Camat dan lurah yang dimutasi konon diskenariokan untuk memperlancar distribusi bantuan sosial (bansos) sebagai instrumen pemenangan paslon. Logikanya jelas nggak nyambung. Dengan waktu tersisa yang kurang dari dua pekan, camat dan lurah jelas butuh waktu lebih lama untuk memahami wilayah. Kalau memang camat dan lurah ditugaskan untuk menjadi timses bayangan, justru mereka seharusnya tidak dimutasi karena sudah mengenal wilayahnya dengan baik.
Sebagai informasi, Selasa (12/11) kemarin, Pj.
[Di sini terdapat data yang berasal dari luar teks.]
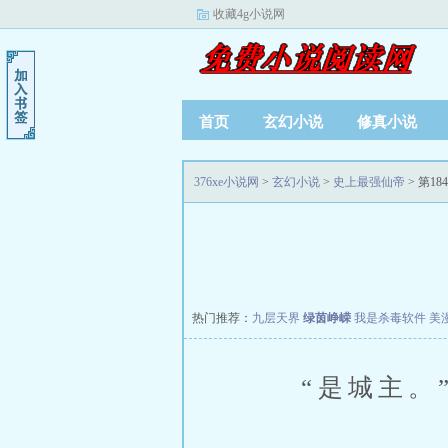
收藏4g小说网
首页
玄幻小说
修真小说
376xe小说网
>
玄幻小说
>
史上最强仙帝
> 第18
热门推荐：
九层天界
绿茵峥嵘
我是杀毒软件
美
“是城主。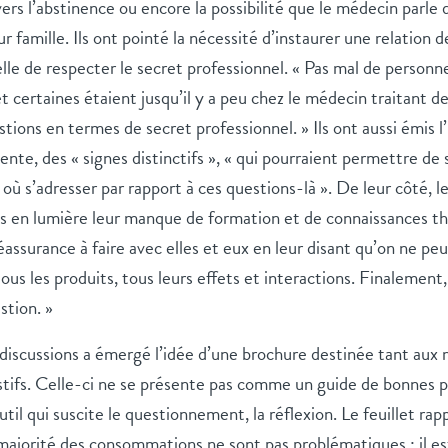
vers l’abstinence ou encore la possibilité que le médecin parle 
 famille. Ils ont pointé la nécessité d’instaurer une relation 
celle de respecter le secret professionnel. « Pas mal de person
t certaines étaient jusqu’il y a peu chez le médecin traitant de 
stions en termes de secret professionnel. »
Ils ont aussi émis l
tente, des « signes distinctifs », « qui pourraient permettre de 
 où s’adresser par rapport à ces questions-là ». De leur côté, 
s en lumière leur manque de formation et de connaissances théo
réassurance à faire avec elles et eux en leur disant qu’on ne pe
ous les produits, tous leurs effets et interactions. Finalement, 
stion. »
discussions a émergé l’idée d’une brochure destinée tant aux
ifs. Celle-ci ne se présente pas comme un guide de bonnes p
il qui suscite le questionnement, la réflexion. Le feuillet rap
majorité des consommations ne sont pas problématiques ; il es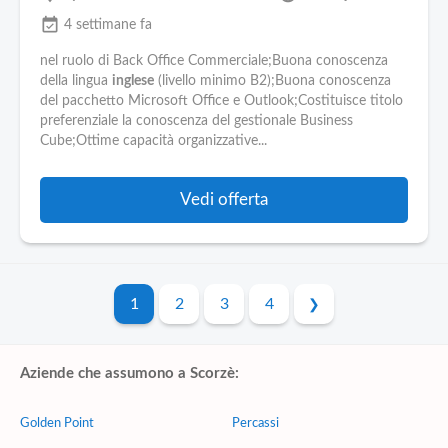
event_available
4 settimane fa
nel ruolo di Back Office Commerciale;Buona conoscenza
della lingua
inglese
(livello minimo B2);Buona conoscenza
del pacchetto Microsoft Office e Outlook;Costituisce titolo
preferenziale la conoscenza del gestionale Business
Cube;Ottime capacità organizzative...
Vedi offerta
1
2
3
4
Aziende che assumono a Scorzè:
Golden Point
Percassi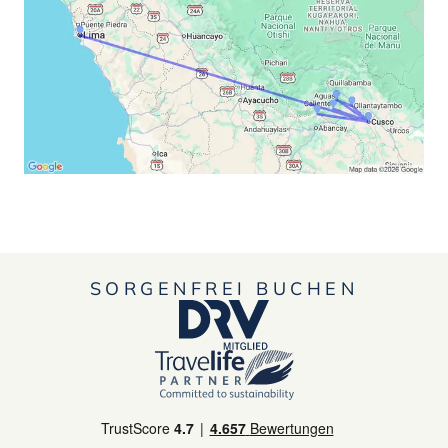
SORGENFREI BUCHEN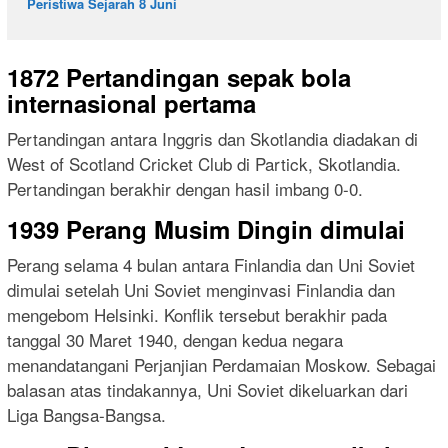
Peristiwa Sejarah 8 Juni
1872 Pertandingan sepak bola
internasional pertama
Pertandingan antara Inggris dan Skotlandia diadakan di
West of Scotland Cricket Club di Partick, Skotlandia.
Pertandingan berakhir dengan hasil imbang 0-0.
1939 Perang Musim Dingin dimulai
Perang selama 4 bulan antara Finlandia dan Uni Soviet
dimulai setelah Uni Soviet menginvasi Finlandia dan
mengebom Helsinki. Konflik tersebut berakhir pada
tanggal 30 Maret 1940, dengan kedua negara
menandatangani Perjanjian Perdamaian Moskow. Sebagai
balasan atas tindakannya, Uni Soviet dikeluarkan dari
Liga Bangsa-Bangsa.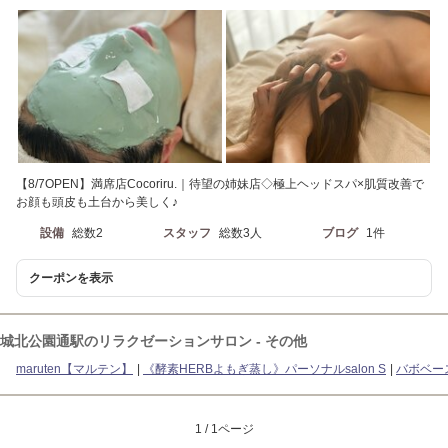
【8/7OPEN】満席店Cocoriru.｜待望の姉妹店◇極上ヘッドスパ×肌質改善で
お顔も頭皮も土台から美しく♪
設備
総数2
スタッフ
総数3人
ブログ
1件
クーポンを表示
城北公園通駅のリラクゼーションサロン - その他
maruten【マルテン】
《酵素HERBよもぎ蒸し》パーソナルsalon S
バボベー
1 / 1ページ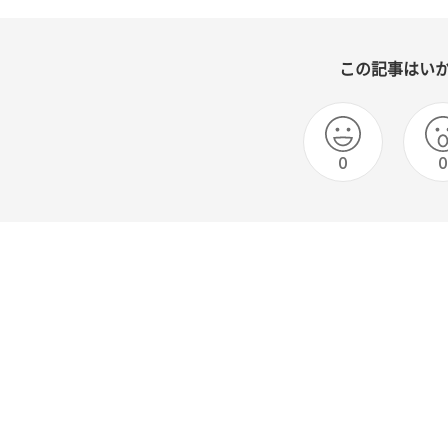
この記事はい
0
0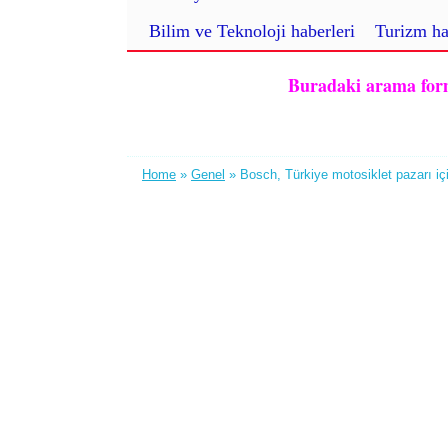
Bilim ve Teknoloji haberleri
Turizm ha
Buradaki arama formu 
Home
»
Genel
» Bosch, Türkiye motosiklet pazarı iç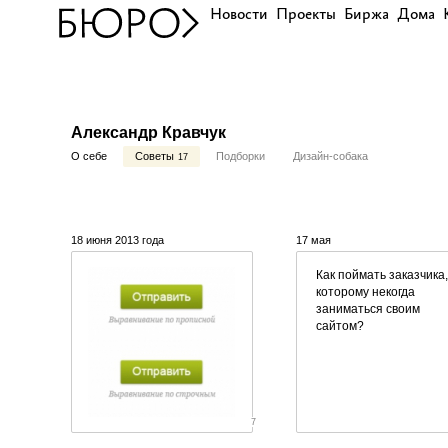
Новости
Проекты
Биржа
Дома
Александр Кравчук
О себе
Советы
Подборки
Дизайн-собака
17
18 июня 2013 года
17 мая
Как поймать заказчика,
которому некогда
заниматься своим
сайтом?
7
Gubernur Teguh memang melantik 305 orang dalam jabatan administrator pengawas, dan ketua subkelompok. Apa mungkin Pj. Gubernur berani mengambil keputusan serampangan yang jelas membahayakan dirinya? Tentu tidak.
Dalih yang disampaikan para pendengung, kepala daerah dilarang melakukan pergantian pejabat enam bulan sebelum pilkada. Hal ini tercantum dalam Pasal 71 ayat (2) Undang-Undang Nomor 10 Tahun 2016 tentang Pilkada.Â
Memang betul, tetapi jika dibaca secara utuh sebetulnya jelas ada klausul bahwa pergantian pejabat bisa dilakukan dengan terlebih dulu mendapat persetujuan Menteri Dalam Negeri. Sebagai Pj. Gubernur, ada juga ketentuan lain yakni rekomendasi dari Badan Kepegawaian Negara. Itu semua sudah dilakukan sebelum pelantikan kemarin.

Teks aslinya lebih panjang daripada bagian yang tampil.